The response of the Georgian government has largely been hands off, says Gotsiridze. The health and safety of surrogate mothers is ensured by legislation, and surrogate mothers are well-informed of what such a commitment entails.

"The [Georgian Orthodox] Church has reacted similarly. There are certainly members of the Church who do not like the idea, but many are open to it if they are properly presented with the information . . . and at the end of the day, these women are doing something wonderful, a miracle really. That's hard not to see," Gotsiridze says.

Natia Narmania, Marketing and Sales Director of American Medical Centers Georgia, says that a number of recent initiatives put forward by the Georgian government could pave the way for the country to attract patients interested in other medical services.
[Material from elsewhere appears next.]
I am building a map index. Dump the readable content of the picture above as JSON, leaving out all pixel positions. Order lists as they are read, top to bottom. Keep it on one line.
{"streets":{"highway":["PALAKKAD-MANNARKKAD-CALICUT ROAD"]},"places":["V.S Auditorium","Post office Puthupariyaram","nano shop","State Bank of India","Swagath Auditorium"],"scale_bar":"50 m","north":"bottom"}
"From simply easing visa restrictions or visa-free travel to Georgia, providing investment and subsidies or tax-breaks for larger healthcare organizations and investments, to sponsoring research and development, much can and is being done to stimulate growth in the sector," she said.

Narmania noted that more can be done.

"Corporate incentives also play a role in promoting medical tourism," she said. "For example, recently, Turkish Airlines began to give significant discounts for medical travel flights, thereby boosting international patients inbound to Turkey. Similar measures could be introduced in Georgia."